I can't speak for my Christian friends, but for me and my Jewish friends, this is usually very straightforward because we think about helping the poor in a very different way. I have noted on a number of occasions that Christian thought about charity seems deeply influenced by the conception of the word itself-- charity coming from the Latin
caritas, meaning "compassion." In other words, in that view, charity is what one does as a good deed if one is compassionate. But in Hebrew, the word usually translated as "charity" is
tzedakah, which comes from the root
tzedek, meaning "justice." In other words, in that view,
tzedakah is what one does because not to give money and resources to aid the poor and the hungry is simply unjust.
So, if one believes that giving aid to those in need is a fundamental matter of justice, rather than merely an act of personal compassion, it makes nothing but sense to presume that it should be communally directed and organized (and, indeed, Jewish Law teaches that when Jews go to a new place, and form a Jewish community there for the first time, the first thing that they must do-- before even the construction of a synagogue or the assemblage of a rabbinical court-- is to arrange for the collection of
tzedakah and the establishment of a food pantry for the poor and hungry).
As a Jew, that's how I see it.
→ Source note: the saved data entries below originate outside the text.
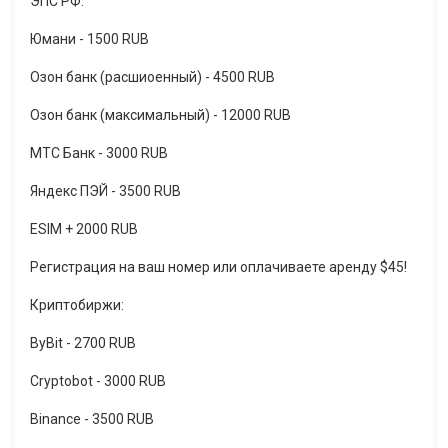
ЭПС РФ:
Юмани - 1500 RUB
Озон банк (расшиоенный) - 4500 RUB
Озон банк (максимальный) - 12000 RUB
МТС Банк - 3000 RUB
Яндекс ПЭЙ - 3500 RUB
ESIM + 2000 RUB
Регистрация на ваш номер или оплачиваете аренду $45!
Криптобиржи:
ByBit - 2700 RUB
Cryptobot - 3000 RUB
Binance - 3500 RUB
As an American, I feel that it is my great good fortune to live in a country that sees fit to (at least in theory) protect my rights, present opportunities for me to enrich myself, and give me and others a fair shake in making the most of our lives. Plenty of other places don't do those things. The fair price that we owe in return for the freedom our government protects and the privileges and opportunities given us by the American way of life is that we give something back to the American people, in the form of tax monies we should expect the government to spend on making everyone's lives better and ensuring that everyone does, in fact, get a fair shake to make the most of their lives. And the more we benefit from America, the more successful we are, the more we ought to give back.
I'm not saying people shouldn't be rich. Or even super-rich, if they can manage it. But I am saying that I believe that part of the social contract in a civil society is that there is give and take, and that everyone, ideally should both give and take. If people are in a position where they are unable to give because they are poor, we should help them get themselves in a position where they are able to give; and if people are in a position where they don't need to take, because they are rich, we should expect them to give more as a consequence.
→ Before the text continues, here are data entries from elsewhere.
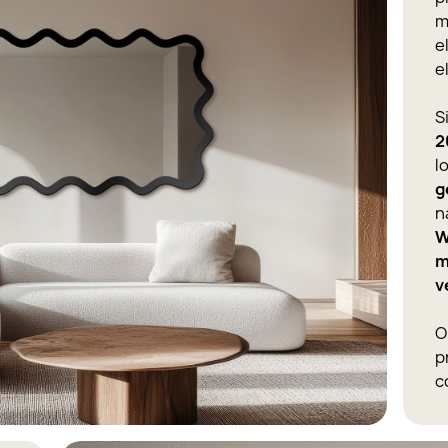
m
e
e
S
2
l
g
n
W
m
v
O
p
c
I would never expect that some people only give and some people only take. I think we all should pay what we can, as long as we can pay at all; but part of the responsibility of success is the duty to share one's good fortune-- not to give everything away or to dispossess oneself: it's fine to be rich-- but to share a meaningful portion, which should be proportional to one's success.
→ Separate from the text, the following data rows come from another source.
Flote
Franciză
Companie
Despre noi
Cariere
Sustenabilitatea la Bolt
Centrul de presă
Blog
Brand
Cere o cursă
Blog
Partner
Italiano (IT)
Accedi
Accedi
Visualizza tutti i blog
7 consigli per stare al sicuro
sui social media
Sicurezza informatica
I give to charities. Nearly everyone I know gives substantially to charities. But many people in the country don't, and I don't think those who don't give are proportionally more liberal or more conservative: I think it's just most people. If everyone really gave to the best of their abilities and resources, problems in this country would be far improved from where they stand. But it is because most people don't, and won't, that I, and those liberals who think like me, are unwilling to let the lives and safety of poor people hang in the balance while those who have try to find their conscience: instead, we say let it happen mandatorily, through government, and once the issues have been addressed that way, if it looks feasible to move to a private rather than public model, we can discuss it.